**Consigne**
Recopiez mot pour mot, s'il vous plaît, l'intégralité du texte sur Raggasonic donné ci-dessous.

**Extrait de texte**
Un show de Raggasonic, c’est un show avec un million de syllabes. Chez nous, il n’y a pas de iiii, oooo, aaaa, à droite, à gauche. Si tu veux faire de la gym tonic, ce n’est pas à notre concert qu’il faut venir. Nous, c’est un million de syllabes, des lyrics conscients, de l’énergie, des musiciens en or et quand on est en formule sound system, on est avec le patron, 100 % foundation, Lord Zeljko.
Leur deuxième opus, Raggasonic 2, sort en 1997. Nouvelle déflagration musicale avec les big tunes Faut pas me prendre pour un âne, Rude Boy, Laisse le peuple s’exprimer (featuring Supa John) et la participation prestigieuse de Mykal Rose (ancien leader des Black Uhuru). La même année, le duo participe à la BO du film Didier d’Alain Chabat avec le titre La ramène pas. Les Raggasonic mettent le reggae français en haut des charts, rien ne semble alors pouvoir leur résister. Big Red et Daddy Mory vont pourtant prendre des chemins différents à la suite de divergences artistiques et d'ennuis judicaires de Mory. Big Red s’éloigne un peu du reggae pour proposer un album Big Redemption (1999) qui sera suivi deux ans plus tard par Redsistance, puis Raggamuffin Culture (2005), et différents projets illustrant l’éclectisme musical de l’artiste et la qualité de sa plume (on pense à ses collaborations avec Passi, Rocca, DJ Vadim...). De son côté, Mory replonge se ressourcer dans le milieu sound system et il enchaîne les succès dans l’underground avec les singles Big Faya, Madinina Gwada, Ragga to the Bone, Junkie, La Police me vénère... Il sort également en 2003 un premier album solo Ma voix résonne, 100 % reggae dancehall, suivi de l’opus Reality (2007).

**Enregistrements de données**

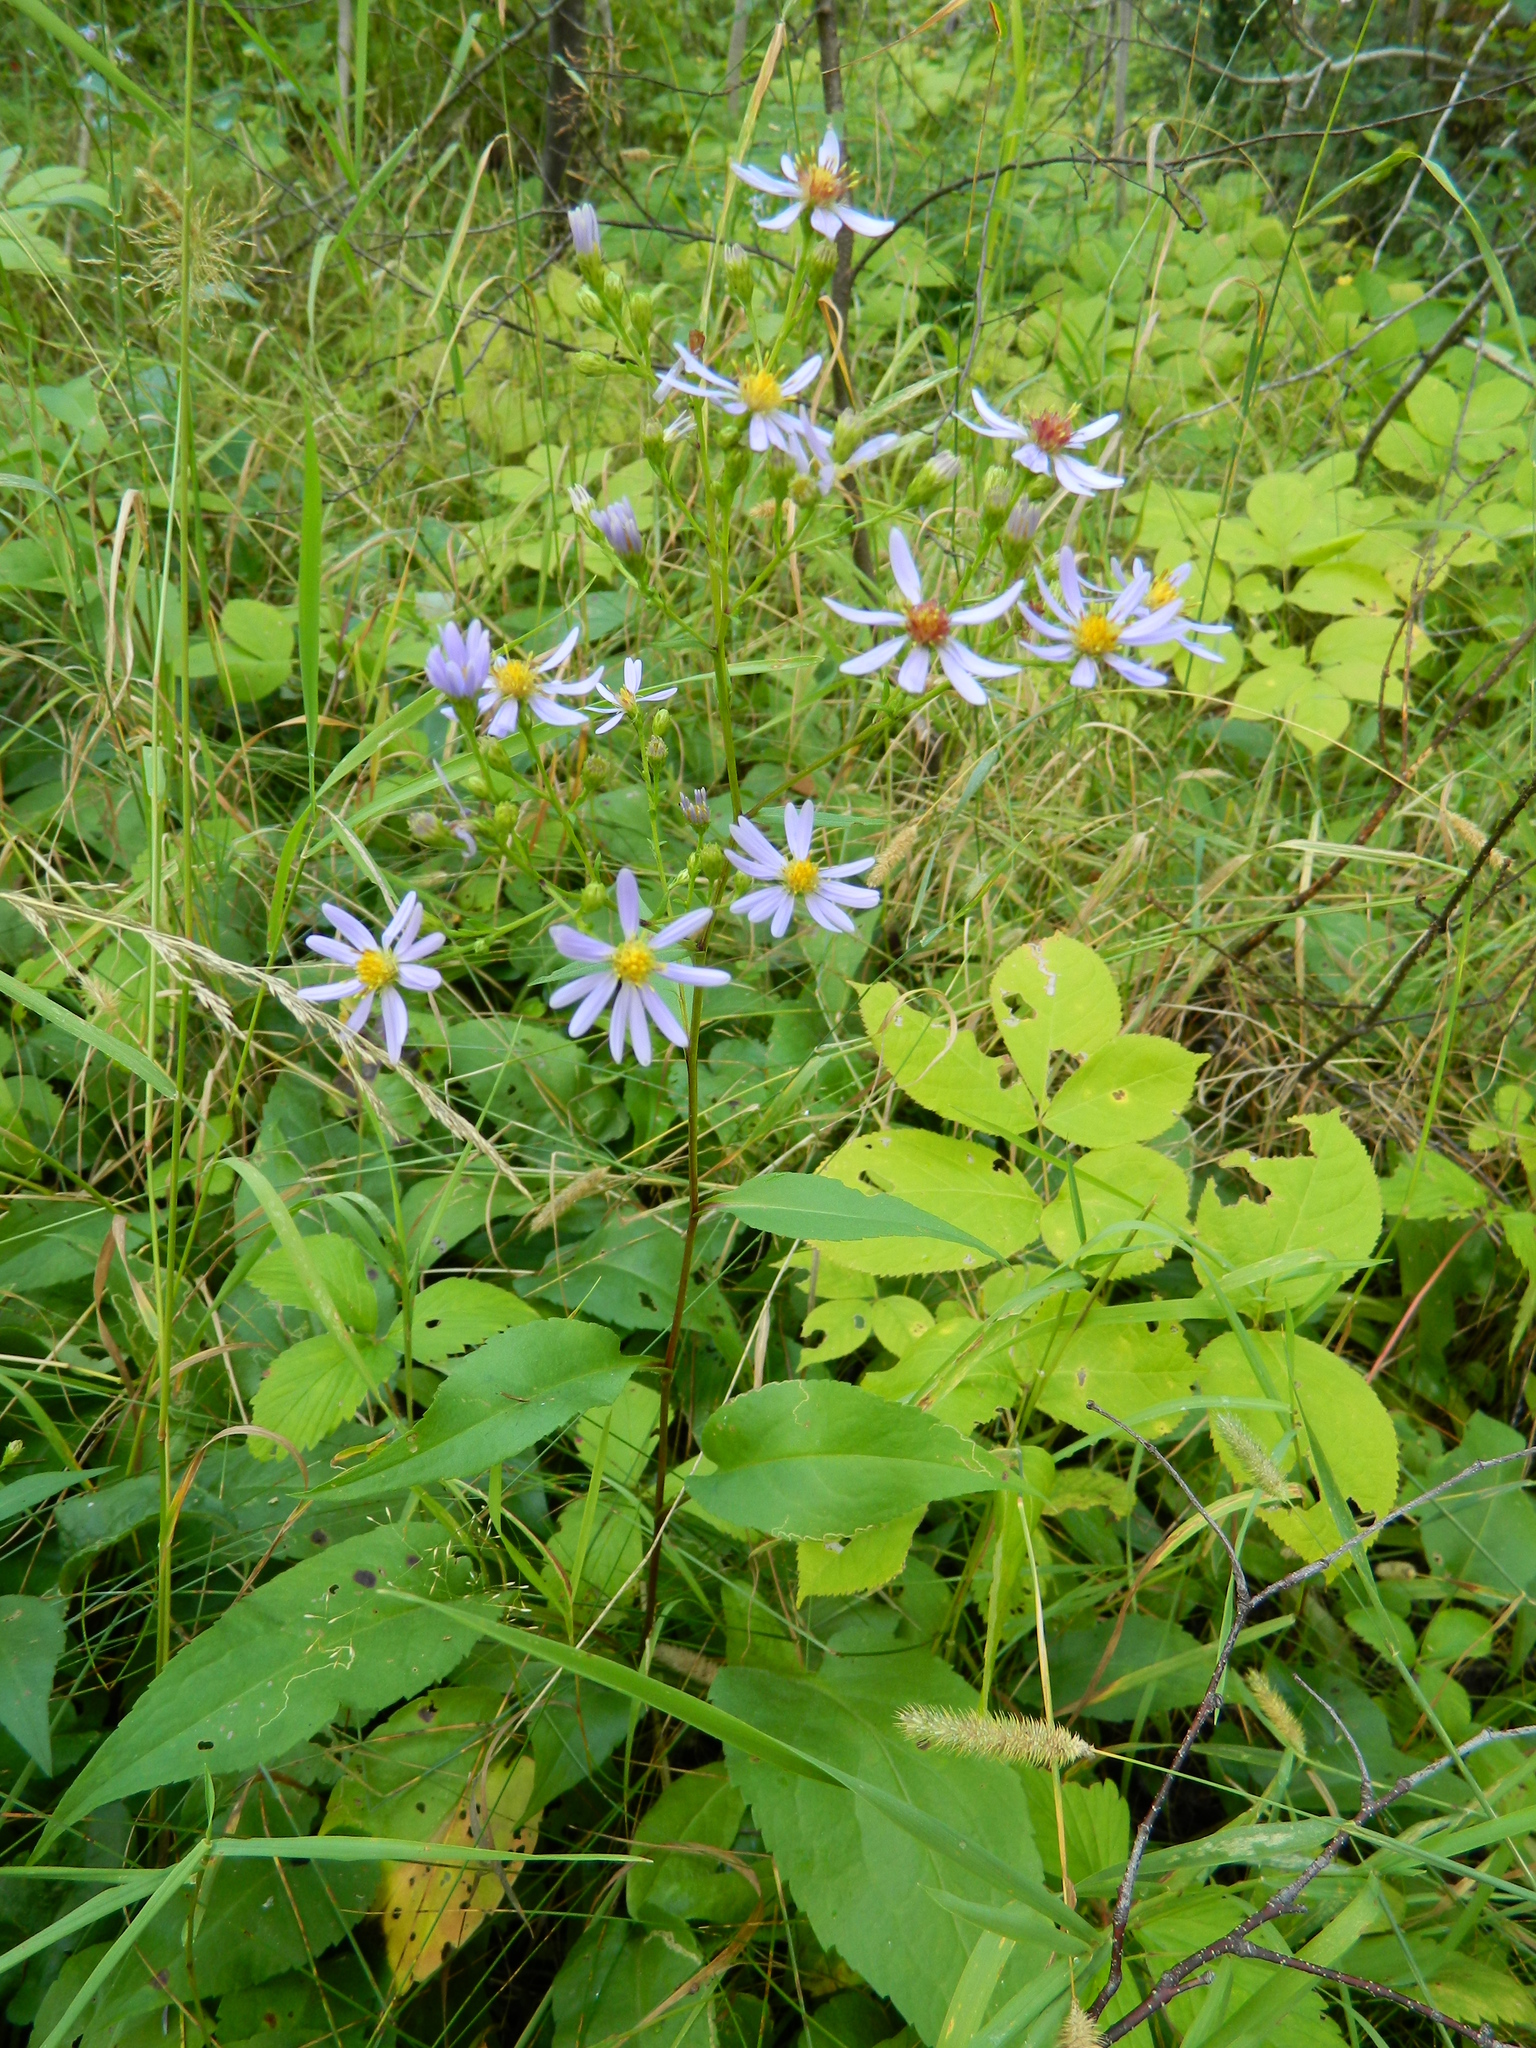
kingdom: Plantae
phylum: Tracheophyta
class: Magnoliopsida
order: Asterales
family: Asteraceae
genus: Symphyotrichum
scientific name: Symphyotrichum ciliolatum
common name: Fringed blue aster
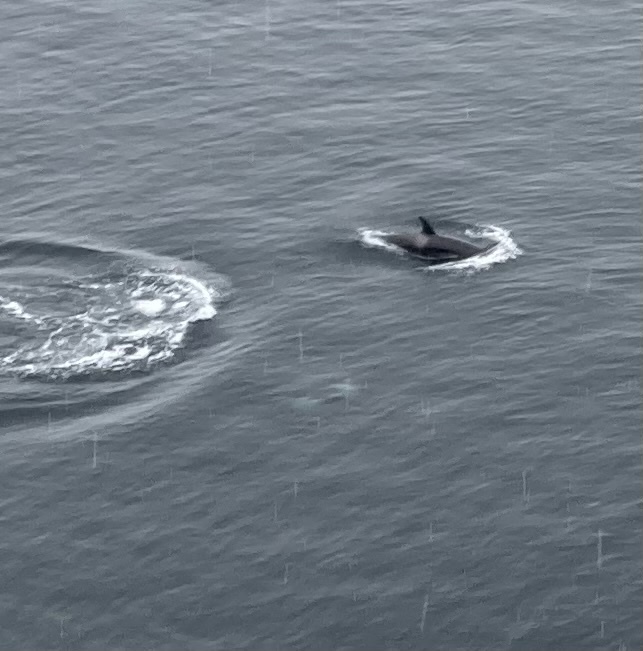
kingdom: Animalia
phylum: Chordata
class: Mammalia
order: Cetacea
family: Delphinidae
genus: Orcinus
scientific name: Orcinus orca
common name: Killer whale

**Réponse**
Un show de Raggasonic, c’est un show avec un million de syllabes. Chez nous, il n’y a pas de iiii, oooo, aaaa, à droite, à gauche. Si tu veux faire de la gym tonic, ce n’est pas à notre concert qu’il faut venir. Nous, c’est un million de syllabes, des lyrics conscients, de l’énergie, des musiciens en or et quand on est en formule sound system, on est avec le patron, 100 % foundation, Lord Zeljko.
Leur deuxième opus, Raggasonic 2, sort en 1997. Nouvelle déflagration musicale avec les big tunes Faut pas me prendre pour un âne, Rude Boy, Laisse le peuple s’exprimer (featuring Supa John) et la participation prestigieuse de Mykal Rose (ancien leader des Black Uhuru). La même année, le duo participe à la BO du film Didier d’Alain Chabat avec le titre La ramène pas. Les Raggasonic mettent le reggae français en haut des charts, rien ne semble alors pouvoir leur résister. Big Red et Daddy Mory vont pourtant prendre des chemins différents à la suite de divergences artistiques et d'ennuis judicaires de Mory. Big Red s’éloigne un peu du reggae pour proposer un album Big Redemption (1999) qui sera suivi deux ans plus tard par Redsistance, puis Raggamuffin Culture (2005), et différents projets illustrant l’éclectisme musical de l’artiste et la qualité de sa plume (on pense à ses collaborations avec Passi, Rocca, DJ Vadim...). De son côté, Mory replonge se ressourcer dans le milieu sound system et il enchaîne les succès dans l’underground avec les singles Big Faya, Madinina Gwada, Ragga to the Bone, Junkie, La Police me vénère... Il sort également en 2003 un premier album solo Ma voix résonne, 100 % reggae dancehall, suivi de l’opus Reality (2007).